Problem statement
Rewrite everything from the line containing "left hip: (183, 526, 2)" down to the line containing "left shoulder: (999, 354, 9)", replacing "Person" with "Figure" and leaving all else unchanged.

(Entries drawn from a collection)
- - - - -
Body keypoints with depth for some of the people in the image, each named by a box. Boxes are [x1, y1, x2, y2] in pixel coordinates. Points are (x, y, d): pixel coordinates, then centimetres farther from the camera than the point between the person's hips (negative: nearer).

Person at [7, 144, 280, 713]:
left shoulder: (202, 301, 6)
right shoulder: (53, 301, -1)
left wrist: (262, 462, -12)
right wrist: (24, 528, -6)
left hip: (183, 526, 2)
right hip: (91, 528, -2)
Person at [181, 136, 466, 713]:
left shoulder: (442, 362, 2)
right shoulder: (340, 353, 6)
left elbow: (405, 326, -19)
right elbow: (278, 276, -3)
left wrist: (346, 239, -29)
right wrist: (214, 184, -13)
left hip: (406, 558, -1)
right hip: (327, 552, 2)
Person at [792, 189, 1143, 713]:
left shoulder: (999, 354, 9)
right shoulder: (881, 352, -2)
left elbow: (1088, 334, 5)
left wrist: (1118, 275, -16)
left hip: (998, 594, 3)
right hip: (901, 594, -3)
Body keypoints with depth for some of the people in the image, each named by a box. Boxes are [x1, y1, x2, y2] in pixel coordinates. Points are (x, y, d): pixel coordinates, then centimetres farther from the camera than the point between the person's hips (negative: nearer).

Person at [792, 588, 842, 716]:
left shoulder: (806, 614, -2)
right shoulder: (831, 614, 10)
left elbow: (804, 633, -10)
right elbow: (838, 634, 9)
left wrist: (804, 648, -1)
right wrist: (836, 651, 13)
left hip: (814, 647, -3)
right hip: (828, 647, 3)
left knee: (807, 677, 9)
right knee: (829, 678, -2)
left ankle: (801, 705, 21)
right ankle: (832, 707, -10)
- - - - -
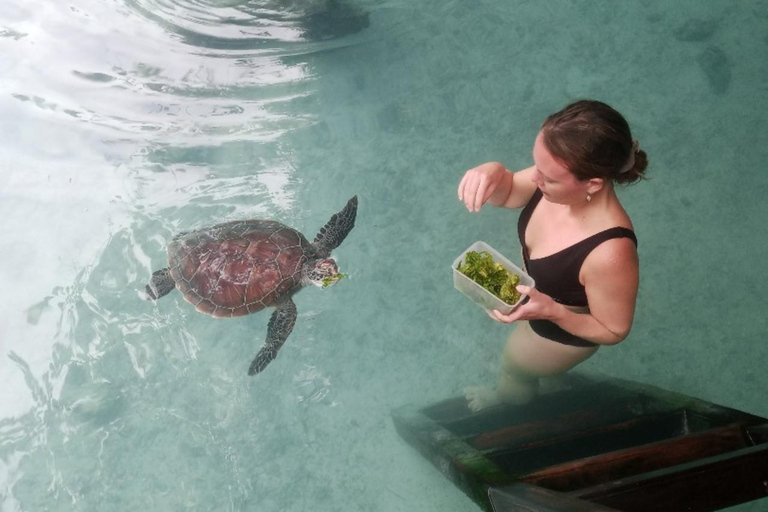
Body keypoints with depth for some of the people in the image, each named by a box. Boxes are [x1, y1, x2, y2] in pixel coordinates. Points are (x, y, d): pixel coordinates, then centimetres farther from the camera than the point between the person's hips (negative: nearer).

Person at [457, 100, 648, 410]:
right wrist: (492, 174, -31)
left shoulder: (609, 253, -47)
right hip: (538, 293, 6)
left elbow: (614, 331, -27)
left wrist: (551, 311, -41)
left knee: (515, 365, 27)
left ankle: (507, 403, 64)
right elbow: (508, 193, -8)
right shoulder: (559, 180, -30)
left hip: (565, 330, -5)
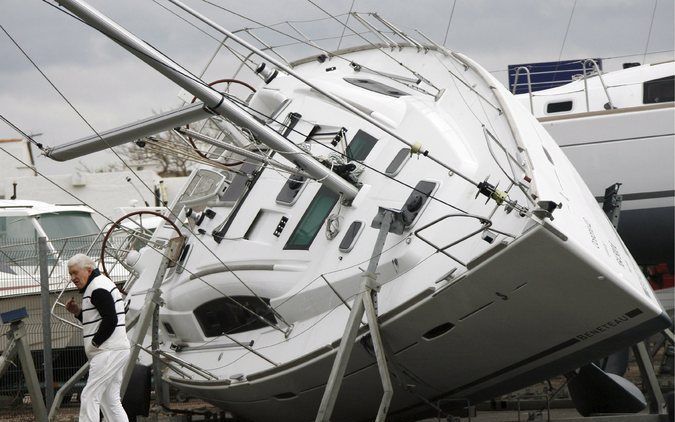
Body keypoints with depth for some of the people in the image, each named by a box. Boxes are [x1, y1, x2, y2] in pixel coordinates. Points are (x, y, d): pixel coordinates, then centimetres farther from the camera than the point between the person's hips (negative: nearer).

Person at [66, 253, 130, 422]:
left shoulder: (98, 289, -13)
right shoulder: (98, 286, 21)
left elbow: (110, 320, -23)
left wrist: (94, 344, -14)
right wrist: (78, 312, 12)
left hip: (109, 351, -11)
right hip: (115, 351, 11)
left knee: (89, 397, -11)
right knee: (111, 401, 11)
- - - - -
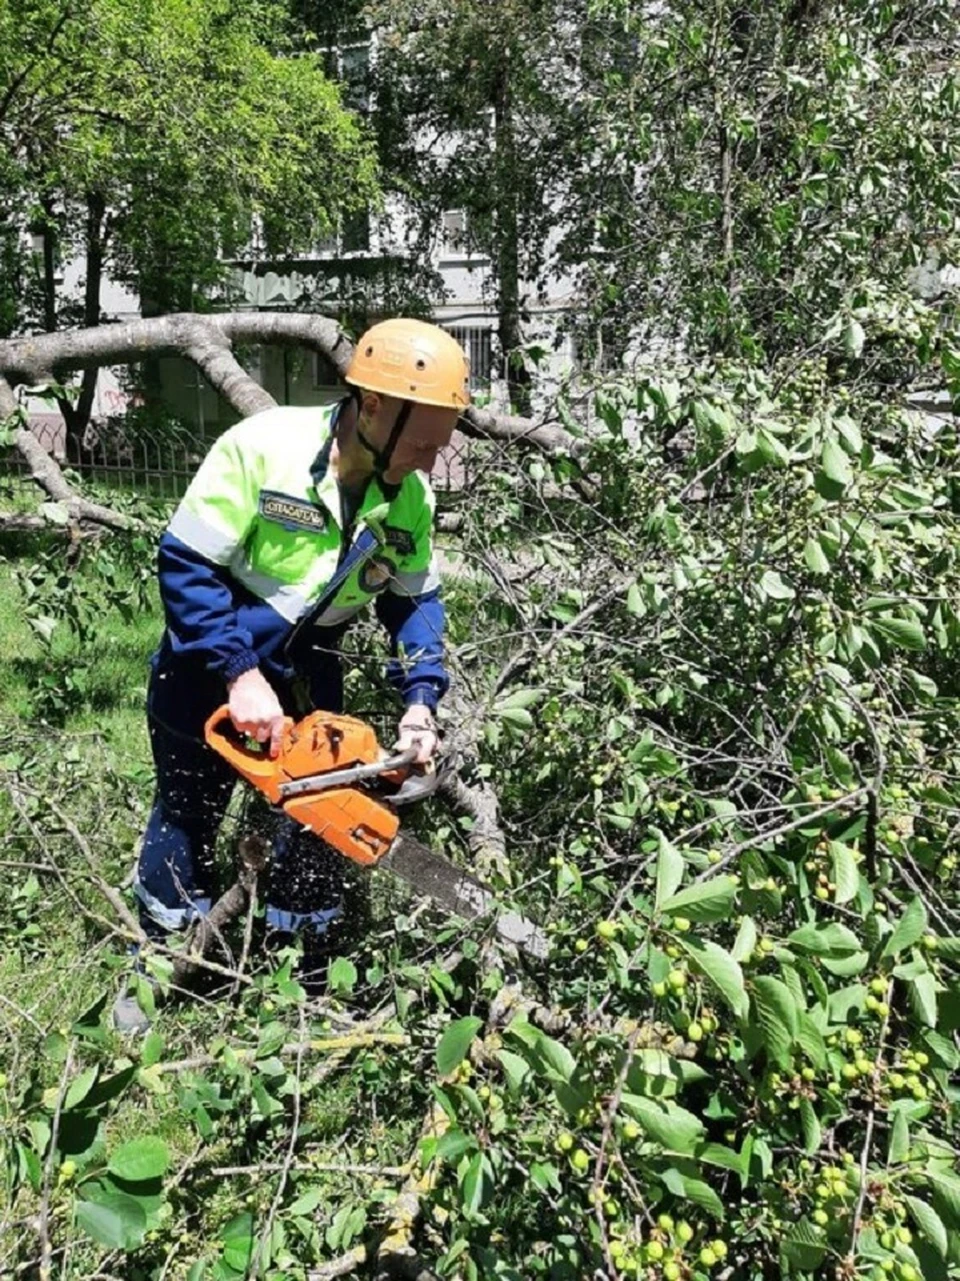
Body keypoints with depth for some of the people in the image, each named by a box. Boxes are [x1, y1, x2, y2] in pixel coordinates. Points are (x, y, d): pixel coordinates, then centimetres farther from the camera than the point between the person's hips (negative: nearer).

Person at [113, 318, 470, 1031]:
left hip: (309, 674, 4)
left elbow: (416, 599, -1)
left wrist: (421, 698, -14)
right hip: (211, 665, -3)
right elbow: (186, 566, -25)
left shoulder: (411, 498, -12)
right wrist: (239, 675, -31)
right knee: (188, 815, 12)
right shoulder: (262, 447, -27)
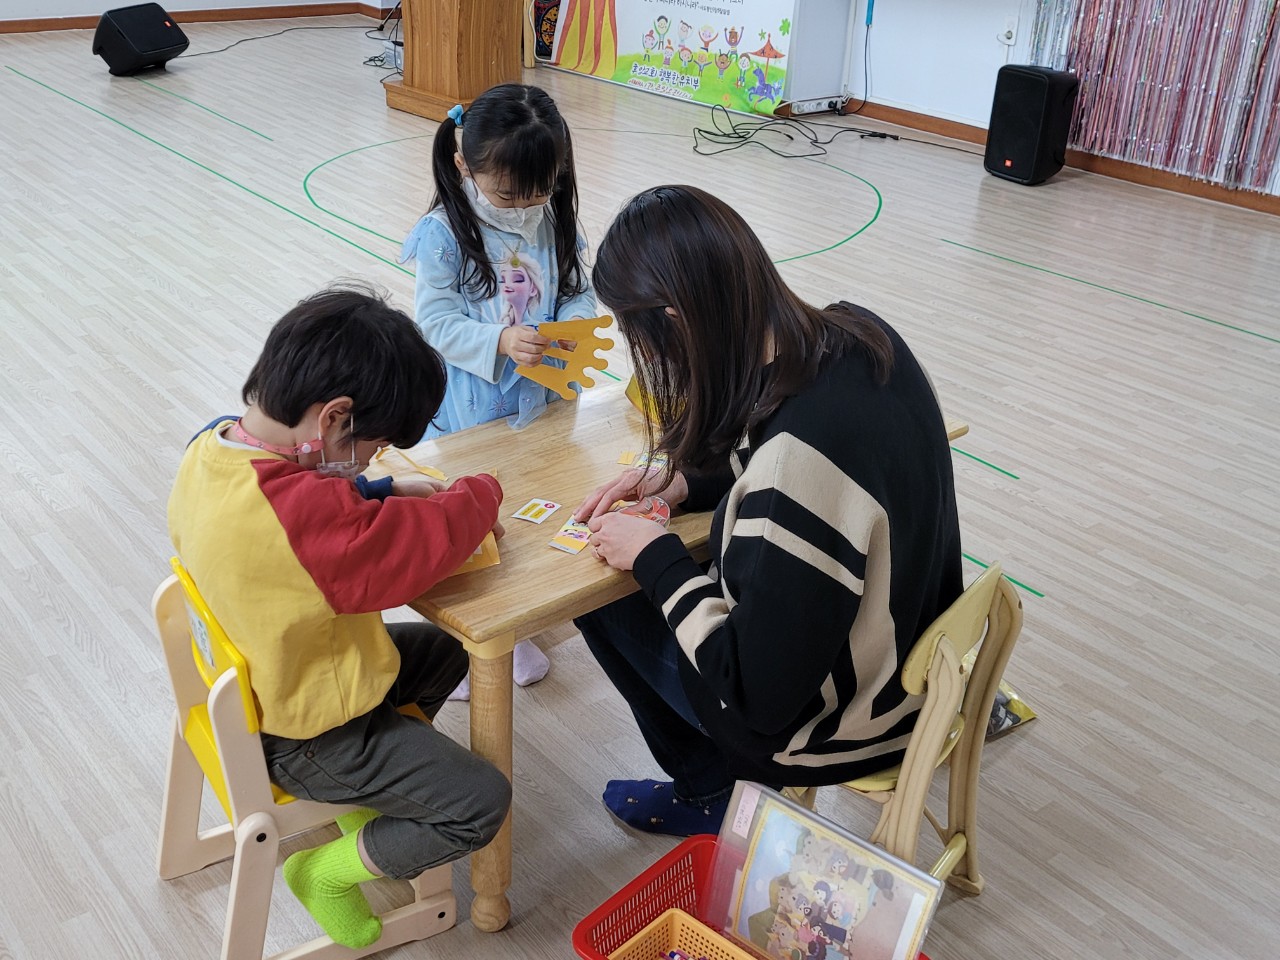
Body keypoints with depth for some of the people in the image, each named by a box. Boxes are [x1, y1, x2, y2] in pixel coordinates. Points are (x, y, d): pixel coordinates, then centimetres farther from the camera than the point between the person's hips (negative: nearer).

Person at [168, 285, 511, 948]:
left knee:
- - - - -
Answer for the task
left hip: (183, 526, 2)
right hip: (91, 528, -2)
Figure at [181, 136, 466, 713]:
left shoulder: (442, 362, 2)
right shoulder: (340, 353, 6)
left elbow: (405, 326, -19)
right elbow: (278, 276, -3)
left wrist: (346, 239, -29)
right wrist: (214, 184, -13)
left hip: (406, 558, -1)
right hip: (327, 552, 2)
Figure at [792, 189, 1143, 713]:
left shoulder: (999, 354, 9)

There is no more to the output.